2. Voorafgaand aan het indienen van de `concept-klacht' vond een briefwisseling plaats tussen verzoekers gemachtigde en de IND. Bij brief van 4 mei 2001 antwoordde het Hoofd Afdeling Uitvoeringsbeleid van de IND als volgt op een brief van verzoekers gemachtigde van 17 april 2001:

“…Door tussenkomst van de heer W. van het Ministerie van Buitenlandse Zaken ontving ik uw brief van 17 april 2001. In navolging van de tussen het Ministerie van Buitenlandse Zaken en de IND gemaakte afspraken beantwoord ik hierbij de in uw brief gestelde vragen.

In uw brief vraagt u of het Ministerie van Buitenlandse Zaken, naar aanleiding van de door u genoemde uitspraak van de rechtbank Den Haag, van de Staatssecretaris van Justitie een verzoek heeft gekregen om inlichtingen te verstrekken en of deze zijn verstrekt. Het betreft inlichtingen omtrent problemen in de traditionele (clan-)sfeer, met name erewraak, en het risico dat naast vrouwen ook mannen in Irak hierbij zouden kunnen lopen.

In antwoord op uw vragen kan ik u meedelen dat er binnenkort een nieuw ambtsbericht betreffende de situatie in Noord-Irak wordt verwacht. In algemene zin kan gesteld worden dat in de ambtsberichten zoveel mogelijk de veiligheidssituatie in het betreffende land wordt beschreven. Ik verwacht dan ook dat het te verschijnen ambtsbericht hierover voldoende duidelijkheid biedt…”

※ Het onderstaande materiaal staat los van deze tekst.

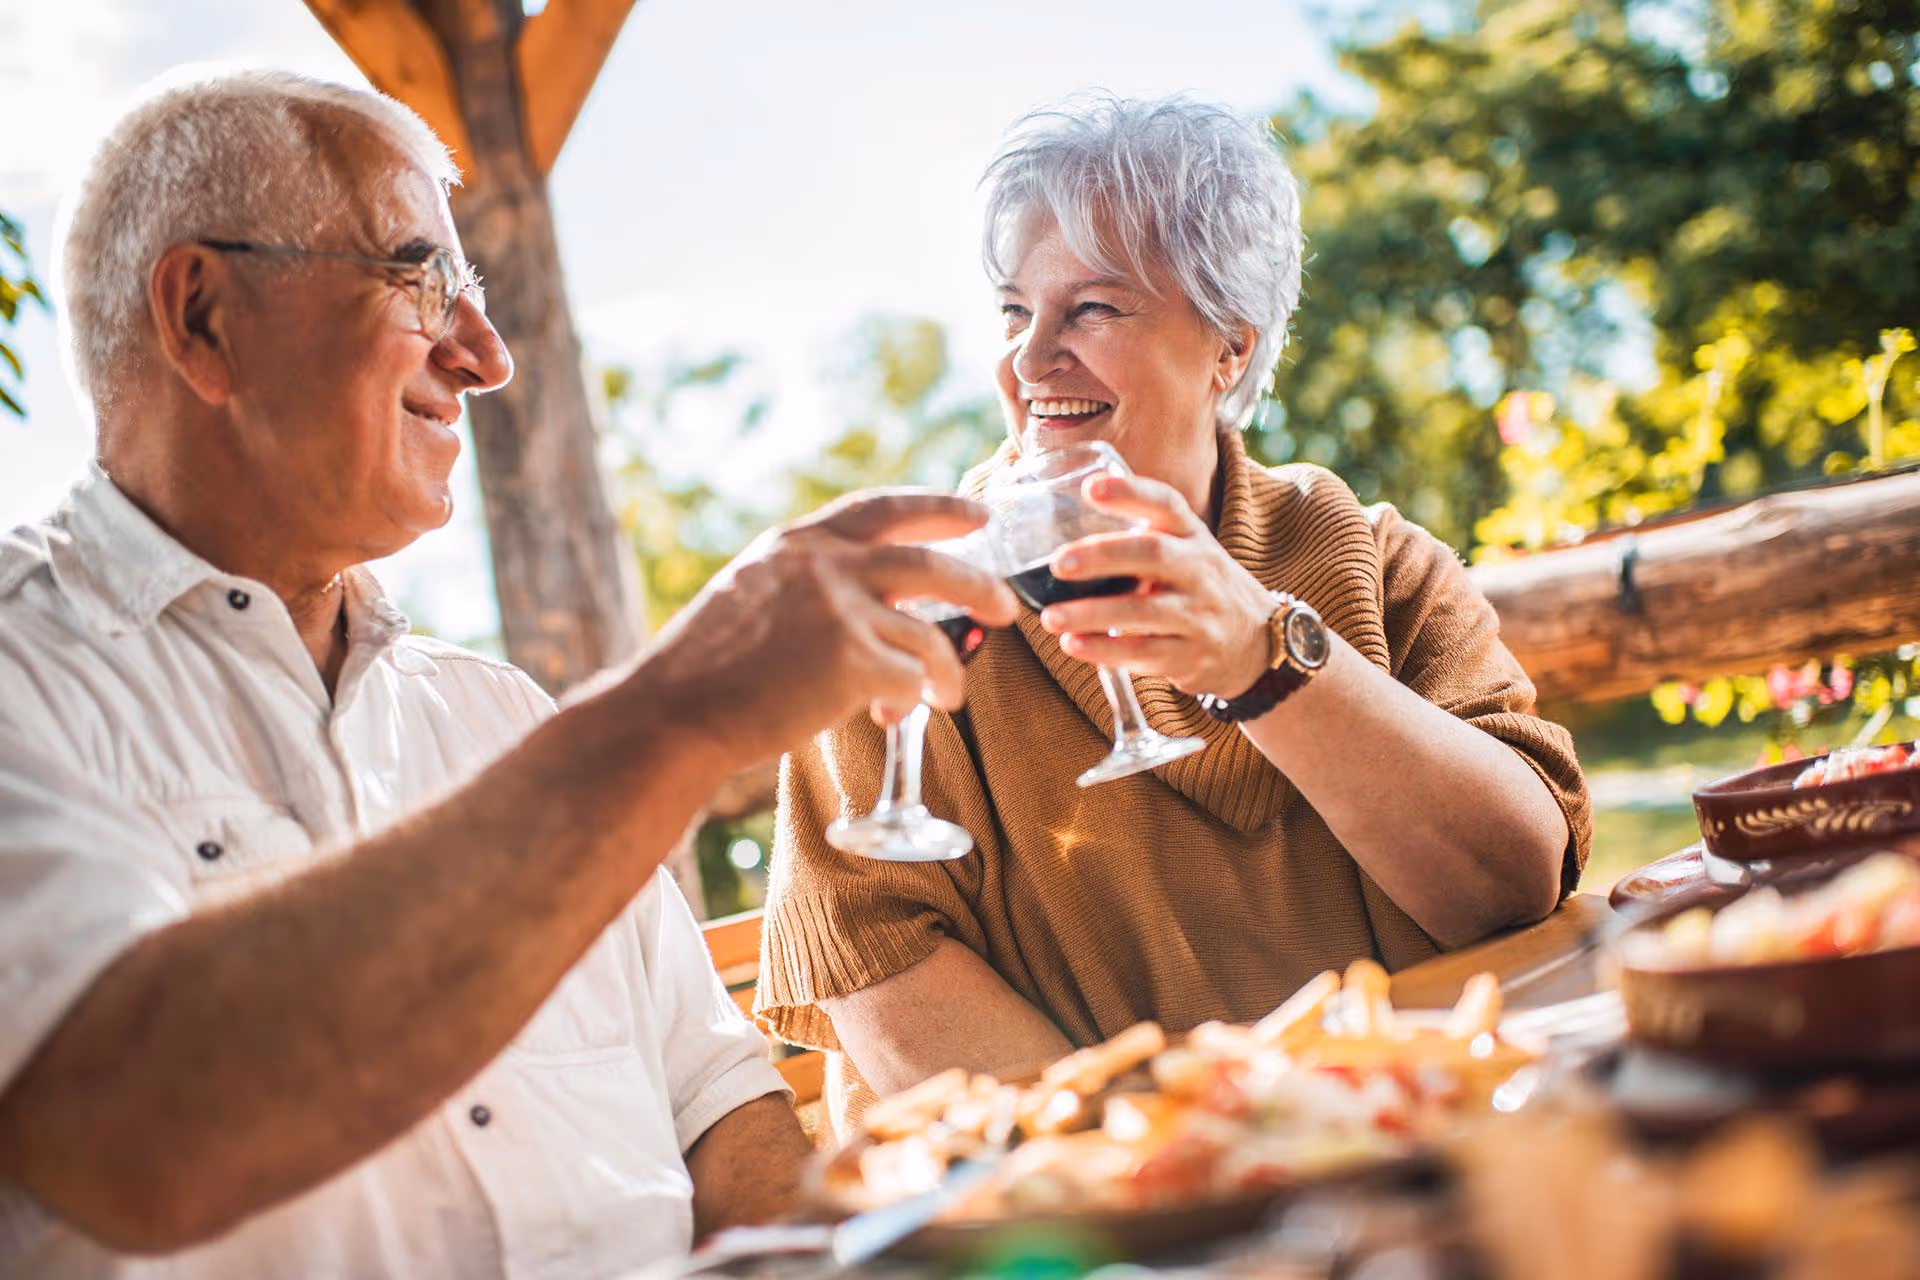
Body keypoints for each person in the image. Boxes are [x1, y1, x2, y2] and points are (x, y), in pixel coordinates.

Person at [0, 70, 1016, 1277]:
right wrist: (673, 709)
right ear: (204, 315)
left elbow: (715, 1104)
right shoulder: (27, 679)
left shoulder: (496, 717)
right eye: (423, 277)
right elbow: (126, 1136)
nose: (486, 358)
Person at [757, 93, 1593, 1131]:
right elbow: (882, 983)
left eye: (1093, 309)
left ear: (1229, 348)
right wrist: (1208, 1162)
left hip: (1436, 1137)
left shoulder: (1376, 562)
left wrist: (1264, 657)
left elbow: (1516, 876)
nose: (1029, 358)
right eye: (1016, 310)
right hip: (1112, 1216)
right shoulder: (913, 611)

Hierop reageerde verzoekers gemachtigde als volgt bij brief van 15 mei 2001:

“…Bij brief d.d. 17 april 2001 verzocht ik, onder verwijzing naar een passage uit het ambtsbericht van april 2000, aan BuiZa om informatie aan mij te verstrekken. Ik wilde vernemen of BuiZa aan de Staatssecretaris van Justitie, althans de IND, inlichtingen had verstrekt over de vraag of de betreffende passage in het ambtsbericht al dan niet van toepassing zou zijn op mannen. Tevens wilde ik vernemen of namens de Staatssecretaris van Justitie (…) een verzoek aan BuiZa was gericht om op dit punt nader onderzoek te doen.

Op 3 mei 2001 deelde de heer W. van BuiZa mij mede dat mijn brief was doorgestuurd naar de IND. Bij brief d.d. 4 mei 2001 ontving ik een schriftelijke reactie van u.

Uw reactie vat ik als volgt op. BuiZa heeft geen informatie aan de Staatssecretaris van Justitie, althans de IND, verstrekt over de wijze waarop de betreffende passage uit het ambtsbericht van april 2000 dient te worden geïnterpreteerd. Daarnaast is namens de Staatssecretaris van Justitie opdracht gegeven aan BuiZa om n.a.v. de uitspraak van Pr. Rb. 's-Gravenhage, 22 december 2000, AWB 99/8490, onderzoek te verrichten naar de vraag of de betreffende passage uit het ambtsbericht eveneens van toepassing is op mannen.

Indien ik binnen één week na dagtekening van deze brief geen schriftelijke reactie van u ontvang, mag ik er redelijkerwijs op vertrouwen dat mijn opvatting van uw reactie volledig correct is…”

Het Hoofd Afdeling Uitvoeringsbeleid bracht in reactie hierop het navolgende naar voren in de brief van 16 mei 2001:

“…Naar aanleiding van de uitspraak van de Rechtbank Den Haag is er geen aparte vraag aan de Minister van Buitenlandse Zaken gesteld betreffende de toepasselijkheid van de passage omtrent erewraak op mannen. Binnenkort wordt een nieuw algemeen ambtsbericht betreffende Noord-Irak verwacht. Verwacht wordt dat dit ambtsbericht ook op dit punt voldoende duidelijkheid verschaft. Indien evenwel geconcludeerd wordt dat na het vrijgeven van het ambtsbericht nog vragen hieromtrent onbeantwoord blijven, zal de Minister van Buitenlandse Zaken verzocht worden dit punt nader te onderzoeken…”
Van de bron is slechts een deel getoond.